The beta measure was introduced by the renowned capital asset pricing model (CAPM) of Sharpe (1964) and Lintner (1965). It relates the expected returns of a security to the market portfolio returns. The resulting measure is the sensitivity of the security returns to changes in the market portfolio returns. The traditional estimation method uses ordinary least squares (OLS) for estimating a linear regression of security excess returns against market excess returns, resulting in an unconditional beta coefficient. The economic intuition behind the CAPM is attractive and easily understood, but Fama and French (2004) showcase poor empirical performance of the model compared to the expectations of the theoretical framework.

More advanced estimation methods accounting for heteroscedasticity, volatility-clustering and time-dependency exist, e.g.

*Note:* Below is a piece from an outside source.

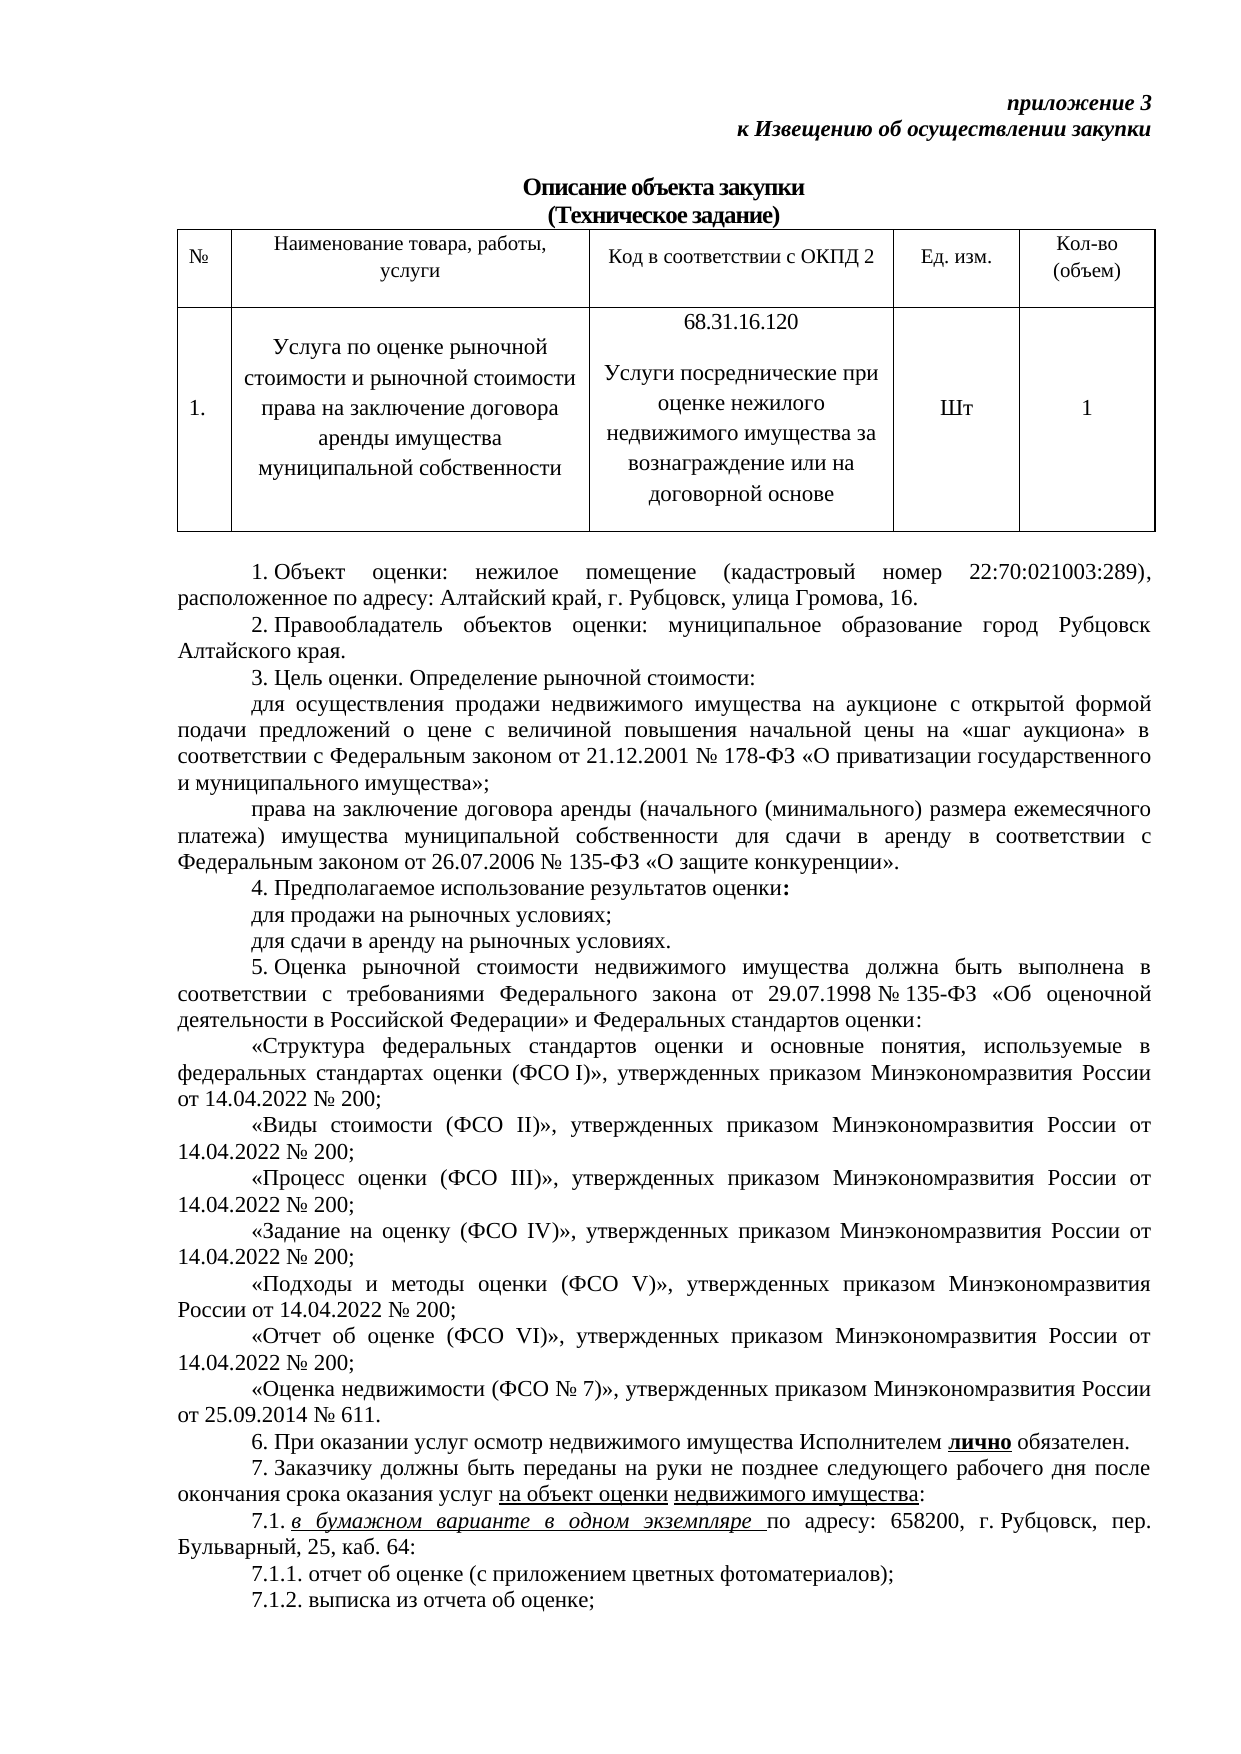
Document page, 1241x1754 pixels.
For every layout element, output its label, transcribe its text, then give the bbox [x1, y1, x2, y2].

GARCH-based models.

A time-varying conditional beta measure using a DCC-GARCH construct is estimated in Bali, Engle and Tang (2016). It is supposed to have a significant positive relation to the cross-section of daily stock returns. A market neutral investment strategy taking a long position in stocks of the highest conditional beta decile and a short position in stocks of the lowest conditional beta decile yields alphas in the range of 0.60% to 0.80% per month; 0.25% to 0.48% per month by incorporating daily transaction costs.

Paolella and Polak (2015) developed the more realistic, statistically advanced COMFORT model. It utilizes a flexible fat-tailed distribution and combines univariate GARCH-type dynamics with a relatively simple, yet flexible, stochastic volatility dynamic structure. The resulting hybrid GARCH-SV model is able to capture stochastic (co-)jumps in the volatility series and across assets.

This thesis replicates the results obtained by Bali, Engle and Tang (2016) using their Gaussian DCC-GARCH construct on daily stock returns data, with a focus on the market neutral investment strategy results. Subsequently, the DCC-GARCH filter is replaced with the COMFORT model, with the hope and expectation of more significant beta estimations, resulting in a significantly better performance of the investment strategy, namely lower risk with equal or even higher returns

Bali, Turan G. and Engle, Robert F. and Tang, Yi (2016). Dynamic Conditional Beta is Alive and Well in the Cross-Section of Daily Stock Returns. Management Science. 1-20.

Lintner, J. (1965). The Valuation of Risk Assets and the Selection of Risky Investments in Stock Portfolios and Capital Budgets. The Review of Economics and Statistics, 47(1), 13-37.

Paolella, M. S. and Polak, P. (2015). COMFORT: A common market factor non-gaussian returns model. Journal of Econometrics, 187(2), 593 - 605.

Sharpe, W. (1964). Capital Asset Prices: A Theory of Market Equilibrium under Conditions of Risk. The Journal of Finance, 19(3), 425-442.